After the parade, we wandered over to the Ancient Order of Hibernians' tent to trace the roots of our surnames to various localities in Ireland.  Danny's family possibly hails from County Clare, located in the mid-southwestern portion of Ireland, and according to the septuagenarian we spoke with, "the prettiest county in all of Ireland."  Coming from a gentleman who's traveled the better part of the world, we considered it high praise (and mentally added that particular locale to our bucket list!).  We chipped in a tenner towards a raffle prize trip to Ireland and now have all our fingers and toes crossed until the drawing on St Paddy's Day.  Maybe the luck of the Irish will finally shine on me?!

The sound of applause drew us to a nearby tent and stage for the Highland Dancing competition.  Girls of various ages and abilities were dancing on the balls of their feet to the accompaniment of a bag-piper.  The strength, skill, and stamina required for such dancing is remarkable; while many wouldn't consider dancing a sport, Highland Dancing is recognized as a sport by the Sport Council of Scotland.

The highlight of the day, however, was observing the various Highland Games.  We arrived in time to watch the ladies competing in the sheaf toss (or "sheep" toss as I first thought they said!).  The rules are simple: use your pitchfork to toss a 7kg (16lb) burlap bag of straw above your head and over a horizontal bar.  Competitors have three chances to clear the height cleanly as the bar is raised ever higher, ultimately eliminating all but one.  It's amazing how fascinating it can be to watch men and women throw a burlap sack through the air! 

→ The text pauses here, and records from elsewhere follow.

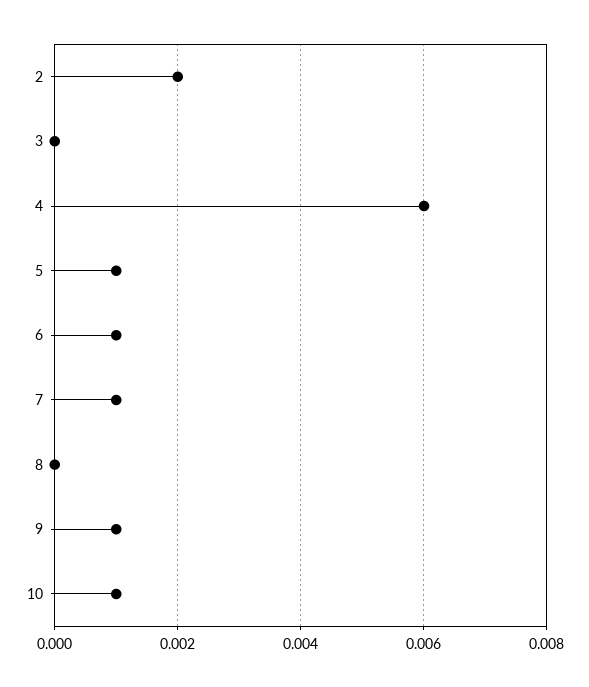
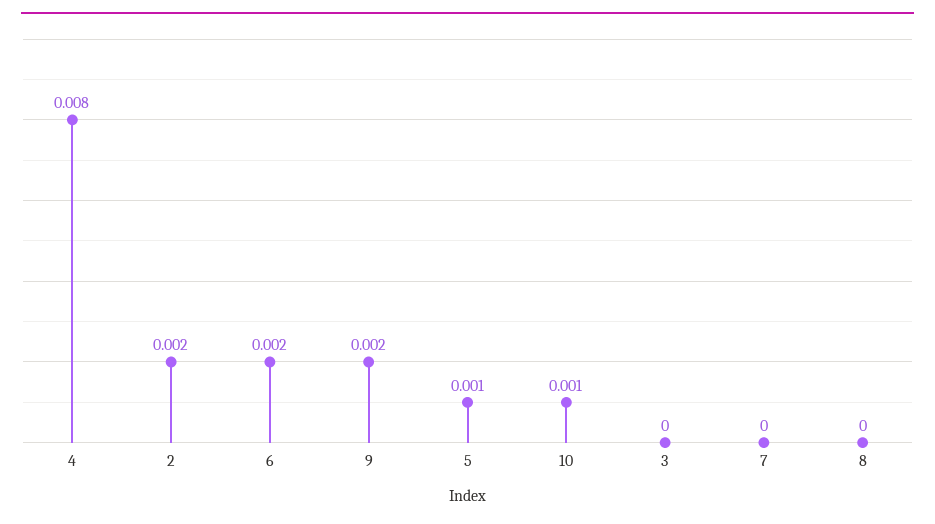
  {
    "2": 0.002,
    "3": 0,
-   "4": 0.006,
+   "4": 0.008,
    "5": 0.001,
-   "6": 0.001,
+   "6": 0.002,
-   "7": 0.001,
+   "7": 0,
    "8": 0,
-   "9": 0.001,
+   "9": 0.002,
    "10": 0.001
  }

The hammer throws and weight toss were equally as amusing, but the big draw for the Highland Games is the caber toss.  You know, the "large men throwing things" part of any Celtic festival!  The word caber derives from the Gaelic word "cabar," which means a wooden beam.  Traditionally, a caber is 19.5 feet long piece of Larch wood.  While I can't vouch that the competitors were using Larch wood, I would say that it was approximately the correct length.  Like the other games, the caber toss is straightforward.  Fellow competitors or helpers hoist the caber to an upright position in front of the competitor and then step away, leaving him to manage it solo.  The competitor must then pick up the caber and attempt to flip it end-over-end, preferably landing it at the twelve o'clock position.  If none of the competitors are able to flip it over, then whoever's caber achieves the highest angle in air and lands closest to the twelve o'clock position will be deemed the winner.  It looks simple, but you try throwing a log like that!

All those games are sure to work up an appetite (being a spectator is serious business!), so belly up to the food carts for some haggis, fish and chips, shepherds pie, and other Celtic-inspired eats.  And as mentioned before, be sure to wash it down with a pint of Guinness to complete the experience.

Sated, entertained, and sunburned, we spent a few minutes browsing the wares (wish I'd come across the t-shirt emblazoned with "I Can't Keep Calm I'm Scottish" that a friend's husband sported at the festival!) before heading home.  As one friend put it, the Central Virginia Celtic Festival is no Renaissance Fair -- but the warmth and enthusiasm of the vendors, participants, and spectators will bring you back year-after-year like a family reunion that's open not only to those with a common heritage, but anyone who nods their head and taps those toes when the bagpipes start playing.

Sláinte!  Here's tae ye!

Have you visited Ireland or Scotland? Have you attended a Celtic Festival?


  1. I have always been fascinated by Scottish clothing :) Have a wonderful weekend!

    1. Gotta love how plaid has become an everyday part of the fashion world even outside of Scotland. :)

  2. We almost left Edinburgh without hearing/seeing bagpipes.. but then we did! Never been to a Celtic festival though.

    1. That's awesome! I'd love to visit Edinburgh!

  3. That looks like a really fun event! I have no Irish or Scottish blood whatsoever, but I love Irish music and Irish dancing and I hope maybe some time I'll visit this festival.

    1. Cultural festivals are always fun, even if you have no direct relation to it!